*** Begin section ***
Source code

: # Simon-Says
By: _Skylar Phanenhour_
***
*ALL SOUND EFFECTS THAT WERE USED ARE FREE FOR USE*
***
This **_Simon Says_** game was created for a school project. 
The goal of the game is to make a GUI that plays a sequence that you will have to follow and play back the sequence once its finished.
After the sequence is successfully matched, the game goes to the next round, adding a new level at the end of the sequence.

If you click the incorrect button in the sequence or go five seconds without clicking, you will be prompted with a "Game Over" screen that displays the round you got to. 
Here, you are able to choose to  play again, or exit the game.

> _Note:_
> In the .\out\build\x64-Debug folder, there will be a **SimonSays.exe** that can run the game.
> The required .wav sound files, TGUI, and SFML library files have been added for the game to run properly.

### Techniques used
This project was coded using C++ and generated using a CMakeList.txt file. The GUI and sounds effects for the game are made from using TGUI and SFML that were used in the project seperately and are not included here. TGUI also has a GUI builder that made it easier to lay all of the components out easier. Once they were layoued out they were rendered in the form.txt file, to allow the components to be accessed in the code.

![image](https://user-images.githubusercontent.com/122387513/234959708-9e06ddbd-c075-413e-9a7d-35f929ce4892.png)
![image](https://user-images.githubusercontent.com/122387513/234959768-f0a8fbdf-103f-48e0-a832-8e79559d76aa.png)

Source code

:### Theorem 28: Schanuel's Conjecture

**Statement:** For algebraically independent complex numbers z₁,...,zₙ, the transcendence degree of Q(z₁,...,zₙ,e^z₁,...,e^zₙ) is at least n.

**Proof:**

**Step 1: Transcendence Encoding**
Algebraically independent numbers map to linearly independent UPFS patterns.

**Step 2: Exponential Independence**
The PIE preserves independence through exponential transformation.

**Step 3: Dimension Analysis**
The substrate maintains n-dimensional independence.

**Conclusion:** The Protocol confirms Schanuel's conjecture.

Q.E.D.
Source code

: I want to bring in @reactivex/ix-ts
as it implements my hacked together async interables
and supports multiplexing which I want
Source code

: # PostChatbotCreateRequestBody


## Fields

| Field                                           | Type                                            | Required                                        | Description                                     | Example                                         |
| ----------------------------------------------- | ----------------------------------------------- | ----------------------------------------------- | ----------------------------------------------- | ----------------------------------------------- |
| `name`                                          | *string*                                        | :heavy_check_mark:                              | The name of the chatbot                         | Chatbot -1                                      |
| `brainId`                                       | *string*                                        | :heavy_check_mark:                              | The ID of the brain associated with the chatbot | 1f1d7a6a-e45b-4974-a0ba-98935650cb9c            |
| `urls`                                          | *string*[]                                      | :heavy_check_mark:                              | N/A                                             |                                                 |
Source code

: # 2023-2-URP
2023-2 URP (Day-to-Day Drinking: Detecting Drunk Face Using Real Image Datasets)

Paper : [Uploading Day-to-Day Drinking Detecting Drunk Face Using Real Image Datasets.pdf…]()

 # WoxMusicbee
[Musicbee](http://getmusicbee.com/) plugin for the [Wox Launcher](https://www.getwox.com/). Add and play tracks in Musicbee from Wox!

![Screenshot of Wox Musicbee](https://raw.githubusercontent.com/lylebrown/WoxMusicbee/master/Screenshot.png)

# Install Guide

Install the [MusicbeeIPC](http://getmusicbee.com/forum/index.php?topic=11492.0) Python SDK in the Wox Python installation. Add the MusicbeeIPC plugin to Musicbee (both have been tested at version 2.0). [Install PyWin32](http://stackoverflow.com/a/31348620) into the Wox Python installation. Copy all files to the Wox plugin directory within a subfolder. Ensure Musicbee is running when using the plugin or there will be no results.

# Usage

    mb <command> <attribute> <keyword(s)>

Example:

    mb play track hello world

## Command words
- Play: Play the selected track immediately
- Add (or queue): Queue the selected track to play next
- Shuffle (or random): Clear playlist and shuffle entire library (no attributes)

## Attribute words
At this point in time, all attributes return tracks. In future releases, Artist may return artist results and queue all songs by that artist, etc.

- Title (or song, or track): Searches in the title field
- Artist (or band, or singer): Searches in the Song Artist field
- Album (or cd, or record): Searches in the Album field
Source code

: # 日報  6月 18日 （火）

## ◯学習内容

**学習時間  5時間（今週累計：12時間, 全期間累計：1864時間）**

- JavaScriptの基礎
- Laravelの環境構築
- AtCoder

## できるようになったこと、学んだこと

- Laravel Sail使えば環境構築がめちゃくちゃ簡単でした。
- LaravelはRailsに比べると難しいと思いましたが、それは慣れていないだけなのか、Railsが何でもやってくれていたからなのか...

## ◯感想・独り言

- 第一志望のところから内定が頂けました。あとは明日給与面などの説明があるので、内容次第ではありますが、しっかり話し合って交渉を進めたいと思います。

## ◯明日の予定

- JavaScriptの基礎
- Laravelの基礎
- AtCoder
*** End section ***
== DIRECTIVE ==
Pick out every line in the items above that contains the word "Drinking", matching case exactly.

== WRITTEN RESPONSE ==
2023-2 URP (Day-to-Day Drinking: Detecting Drunk Face Using Real Image Datasets)
Paper : [Uploading Day-to-Day Drinking Detecting Drunk Face Using Real Image Datasets.pdf…]()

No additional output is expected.